== SET OF TASKS ==
**1.** In the Spark shutdown log below, what happens once the remote daemon has shut down?
**2.** Could you write the next part of the post about the Spark streaming shutdown log below, picking up after its final sentence?

== DOCUMENT SECTION ==
# # # #
16/04/06 12:45:22 INFO FileInputDStream: Duration for remembering RDDs set to 60000 ms for org.apache.spark.streaming.dstream.FileInputDStream@11fb9657
16/04/06 12:45:23 INFO SparkUI: Stopped Spark web UI at http://192.168.1.31:4040
16/04/06 12:45:23 INFO DAGScheduler: Stopping DAGScheduler
16/04/06 12:45:23 INFO MapOutputTrackerMasterEndpoint: MapOutputTrackerMasterEndpoint stopped!
16/04/06 12:45:23 INFO MemoryStore: MemoryStore cleared
16/04/06 12:45:23 INFO BlockManager: BlockManager stopped
16/04/06 12:45:23 INFO BlockManagerMaster: BlockManagerMaster stopped
16/04/06 12:45:23 INFO OutputCommitCoordinator$OutputCommitCoordinatorEndpoint: OutputCommitCoordinator stopped!
16/04/06 12:45:23 INFO RemoteActorRefProvider$RemotingTerminator: Shutting down remote daemon.
16/04/06 12:45:23 INFO RemoteActorRefProvider$RemotingTerminator: Remote daemon shut down; proceeding with flushing remote transports.
16/04/06 12:45:23 INFO SparkContext: Successfully stopped SparkContext
16/04/06 12:45:23 INFO ShutdownHookManager: Shutdown hook called
16/04/06 12:45:23 INFO ShutdownHookManager: Deleting directory /tmp/spark-14a1c553-e160-4b93-8822-3b943e27edd1

No creation of the file, nothing happens.
# # # #
== DATA FOR REVIEW ==

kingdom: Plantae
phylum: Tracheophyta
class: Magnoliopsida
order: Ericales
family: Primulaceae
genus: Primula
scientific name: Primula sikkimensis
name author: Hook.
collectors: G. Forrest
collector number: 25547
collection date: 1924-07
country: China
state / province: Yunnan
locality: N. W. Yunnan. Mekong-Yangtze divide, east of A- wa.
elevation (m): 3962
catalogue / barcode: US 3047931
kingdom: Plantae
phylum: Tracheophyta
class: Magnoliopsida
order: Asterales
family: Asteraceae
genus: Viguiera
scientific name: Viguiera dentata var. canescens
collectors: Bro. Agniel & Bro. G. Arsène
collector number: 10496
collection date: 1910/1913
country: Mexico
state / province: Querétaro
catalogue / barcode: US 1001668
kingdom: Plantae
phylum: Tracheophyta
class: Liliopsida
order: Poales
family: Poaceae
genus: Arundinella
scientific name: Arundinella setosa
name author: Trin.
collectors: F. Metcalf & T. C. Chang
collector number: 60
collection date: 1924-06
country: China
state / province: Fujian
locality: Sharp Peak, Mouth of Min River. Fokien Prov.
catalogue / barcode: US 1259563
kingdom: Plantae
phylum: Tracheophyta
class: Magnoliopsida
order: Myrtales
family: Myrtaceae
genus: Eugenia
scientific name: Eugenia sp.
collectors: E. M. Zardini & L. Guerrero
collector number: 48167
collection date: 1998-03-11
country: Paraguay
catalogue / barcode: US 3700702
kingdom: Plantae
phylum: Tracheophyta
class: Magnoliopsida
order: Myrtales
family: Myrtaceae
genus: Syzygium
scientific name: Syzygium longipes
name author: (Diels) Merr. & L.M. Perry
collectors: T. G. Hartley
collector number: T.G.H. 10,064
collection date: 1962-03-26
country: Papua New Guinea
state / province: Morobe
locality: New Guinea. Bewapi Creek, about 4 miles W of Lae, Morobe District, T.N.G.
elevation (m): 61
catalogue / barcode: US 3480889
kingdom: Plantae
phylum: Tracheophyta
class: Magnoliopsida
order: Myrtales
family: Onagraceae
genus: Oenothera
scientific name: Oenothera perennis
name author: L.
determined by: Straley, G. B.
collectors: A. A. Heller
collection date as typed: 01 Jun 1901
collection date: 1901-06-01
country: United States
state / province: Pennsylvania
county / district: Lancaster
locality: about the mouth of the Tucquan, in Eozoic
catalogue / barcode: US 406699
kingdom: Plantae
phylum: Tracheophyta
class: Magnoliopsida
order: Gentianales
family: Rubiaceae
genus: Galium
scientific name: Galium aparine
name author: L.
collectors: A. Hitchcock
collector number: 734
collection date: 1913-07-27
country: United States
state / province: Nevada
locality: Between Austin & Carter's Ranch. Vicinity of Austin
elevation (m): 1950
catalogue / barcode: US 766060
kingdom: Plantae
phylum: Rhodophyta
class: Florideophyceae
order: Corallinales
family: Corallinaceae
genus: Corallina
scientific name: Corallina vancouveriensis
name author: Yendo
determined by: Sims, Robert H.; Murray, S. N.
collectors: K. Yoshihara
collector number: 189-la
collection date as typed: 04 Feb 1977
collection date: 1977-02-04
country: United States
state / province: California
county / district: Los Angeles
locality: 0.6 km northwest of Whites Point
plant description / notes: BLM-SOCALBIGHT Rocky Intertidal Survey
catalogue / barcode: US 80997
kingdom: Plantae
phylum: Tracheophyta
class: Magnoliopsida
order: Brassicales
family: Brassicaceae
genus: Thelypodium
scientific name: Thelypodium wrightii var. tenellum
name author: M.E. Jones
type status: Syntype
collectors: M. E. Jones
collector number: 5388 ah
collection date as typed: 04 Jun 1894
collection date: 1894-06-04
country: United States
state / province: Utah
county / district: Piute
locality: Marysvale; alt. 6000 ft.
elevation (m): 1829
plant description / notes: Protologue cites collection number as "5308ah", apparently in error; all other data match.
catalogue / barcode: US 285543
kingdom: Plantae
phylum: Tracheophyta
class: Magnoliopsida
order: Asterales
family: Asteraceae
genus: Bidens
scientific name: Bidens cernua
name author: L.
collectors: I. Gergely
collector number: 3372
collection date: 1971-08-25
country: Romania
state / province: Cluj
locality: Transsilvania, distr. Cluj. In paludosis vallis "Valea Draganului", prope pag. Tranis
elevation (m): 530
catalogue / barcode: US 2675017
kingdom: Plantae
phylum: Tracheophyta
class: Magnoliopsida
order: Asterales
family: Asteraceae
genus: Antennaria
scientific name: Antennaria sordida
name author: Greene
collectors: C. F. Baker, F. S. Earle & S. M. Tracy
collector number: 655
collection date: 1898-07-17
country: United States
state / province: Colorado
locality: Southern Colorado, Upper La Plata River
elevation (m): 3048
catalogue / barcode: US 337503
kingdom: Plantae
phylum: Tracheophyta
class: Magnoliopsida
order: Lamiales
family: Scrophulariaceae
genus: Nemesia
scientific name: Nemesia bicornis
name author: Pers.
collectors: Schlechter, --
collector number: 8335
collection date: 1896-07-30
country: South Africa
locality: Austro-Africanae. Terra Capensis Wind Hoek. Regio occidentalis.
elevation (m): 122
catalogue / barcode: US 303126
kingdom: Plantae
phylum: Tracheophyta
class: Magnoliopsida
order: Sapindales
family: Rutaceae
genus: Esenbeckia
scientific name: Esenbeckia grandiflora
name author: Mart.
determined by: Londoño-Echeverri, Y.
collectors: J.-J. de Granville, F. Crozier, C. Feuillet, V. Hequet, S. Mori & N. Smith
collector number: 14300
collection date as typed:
# # # #
== ANSWERS TO THIS EXERCISE ==
**1.** Once the remote daemon has shut down, the RemotingTerminator proceeds with flushing remote transports.

**2.**
what's wrong?

Cloudera Employee
Posts: 35
Registered: ‎04-05-2016

Re: How to use saveAsTextFiles in spark streaming

[ Edited ]

Seems that there is some glitch in your code. It would be much easy if you could post your code.

Explorer
Posts: 33
Registered: ‎03-08-2016

Re: How to use saveAsTextFiles in spark streaming

this is my code :

import org.apache.spark.SparkConf
import org.apache.spark.SparkContext
import org.apache.spark.scheduler.SparkListener
import org.apache.spark.scheduler.SparkListenerStageCompleted
import org.apache.spark.streaming.StreamingContext._ 
import org.apache.spark.streaming.{Seconds, StreamingContext}
object FileCount {
    def main(args: Array[String]) {
    val conf = new SparkConf()
    .setAppName("File Count")
    .setMaster("local")

    val sc = new SparkContext(conf)
    val ssc = new StreamingContext(sc, Seconds(10))
    val file = ssc.textFileStream("/root/file/test/f3")
   file.foreachRDD(t=> {
         val test = t.map(x => (x.split(" ")(0)+";"+x.split(" ")(1), 1)).reduceByKey((x,y) => x+y)
         test.saveAsTextFile("/root/file/file1")

})
  sc.stop()  
  }
}
Cloudera Employee
Posts: 35
Registered: ‎04-05-2016

Re: How to use saveAsTextFiles in spark streaming

[ Edited ]

You need to assign number of threads to spark while running master on local, most obvious choice is 2, 1 to recieve the data and 1 to process them.

 

so the correct code should be :

    .setMaster("local[2]")

 

 

If your file is not too big change to :

    val ssc = new StreamingContext(sc, Seconds(1))

 

You have stopped the streaming but forgot to start it:

 

   file.foreachRDD(t=> {
         val test = t.map(x => (x.split(" ")(0)+";"+x.split(" ")(1), 1)).reduceByKey((x,y) => x+y)
         test.saveAsTextFile("/root/file/file1")

})

sc.start()
sc.awaitTermination()

 

As of now dont use sc.stop()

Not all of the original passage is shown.